Local government officials said the blast ripped through the bus as it travelled through a Shia region of the tribal area, which borders Afghanistan. The area has a long history of sectarian violence.
Five women and four children were among the 15 killed, while nine people were wounded in the explosion. The injured included four Khasadar official who were on way to perform census duty.
Jamat-ul-Ahrar, a breakaway Taliban faction, said it was behind the attack on the Shias. A spokesman for the defunct organisation, Asad Mansur said in a statement the explosive device had been intended to target the Shias and workers in the area carrying out a census.
Sources said that the passenger minibus was on way from Godar to Sadda when it was hit by the bomb near Pato Kot village.
Militants planted the remote-controlled bomb and when the passengers were coming, they detonated it,” Kurram Assistant Political Agent Shahid Ali Khan said.
Soon after the incident, locals rushed to the spot and shifted the injured to Agency Headquarters Hospital in Parachinar, the main town of Kurram.
As the area do not have adequate medical facilities to treat the seriously injured, an army helicopter was used to airlift them to the Combine Military Hospital in Peshawar.
The identity of the deceased and the injured could not be ascertained immediately.

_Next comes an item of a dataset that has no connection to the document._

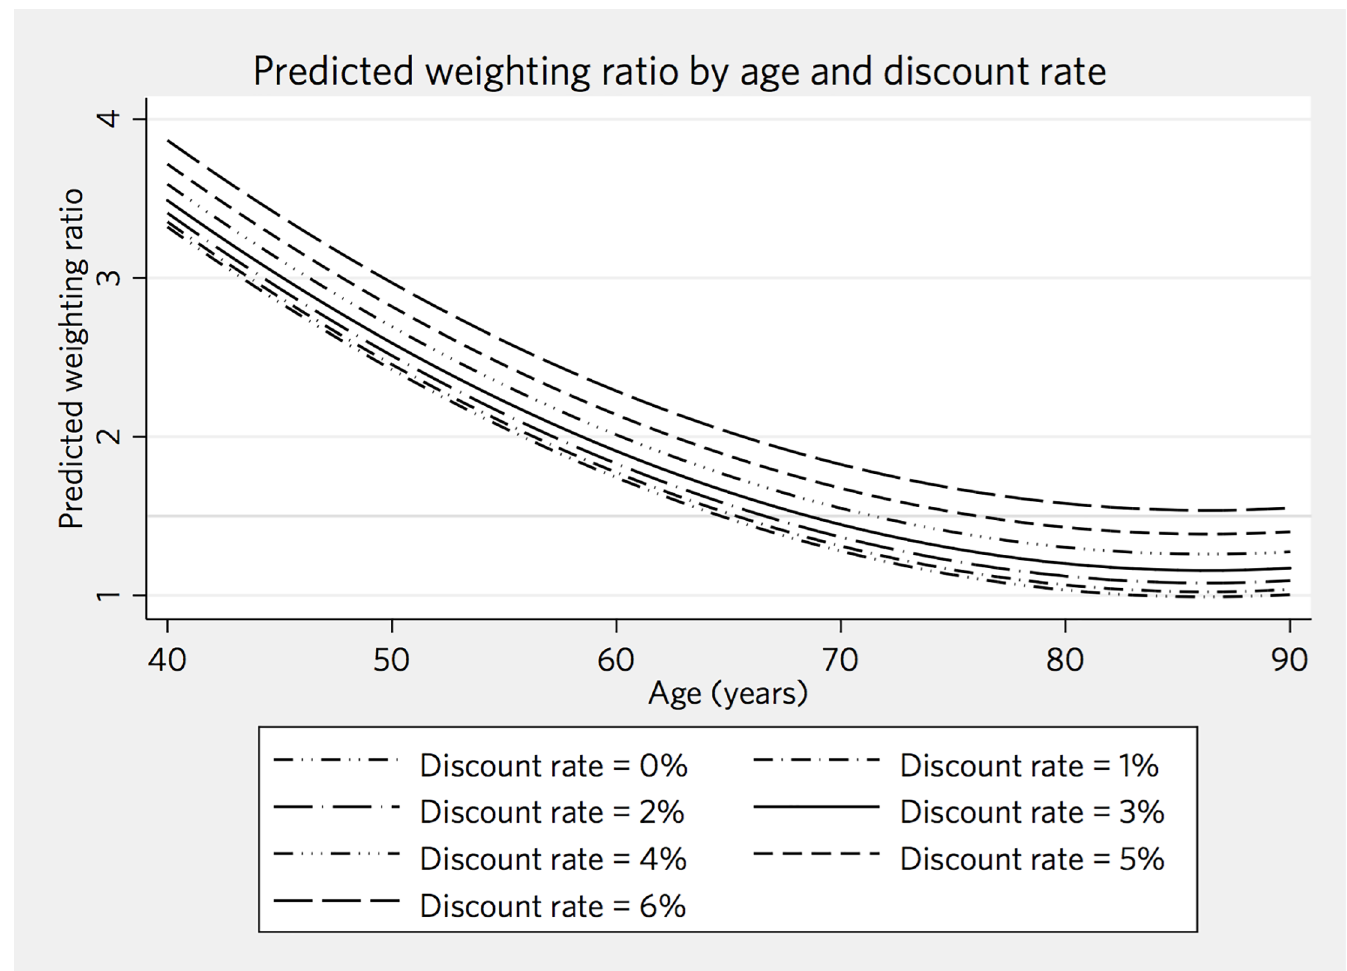
Fig 2. Predicted marginal weighting ratio, as a function of age.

For more than a decade, Pakistan has been fighting religious and sectarian militants who have killed tens of thousands of people. Islamabad has also undertaken several large-scale offensives in the tribal regions in an effort to rout militants from the area.
Prime Minister Nawaz Sharif ordered officials to “extend maximum support” for the treatment of the injured, his office said.
Pakistan, a mainly Muslim nation of about 190 million people, is conducting a nationwide census but militants have frequently targeted officials collecting the data.
Pakistani Taliban and other Sunni militant groups also often target minority Shias whom they consider to be heretics. The Islamic State group has also claimed several recent attacks in the country.
Since 2002, more than 2,600 Shias, who form about 20 percent of the country’s population, have been killed in sectarian attacks in the country, data from the South Asia Terrorism Portal shows.
Sectarian tensions between Sunni majority and the Shia minority have particularly flared in the recent past in Parachinar and the surrounding areas.
It was second attack targeting Shias in the area in the last 25 days as on March 31 a powerful explosion at the main bazaar of Parachinar had also claimed 20 lives and injured dozens of others. In January, a bomb planted in a busy vegetable market also killed 21 people. Both blasts were claimed by the JuA.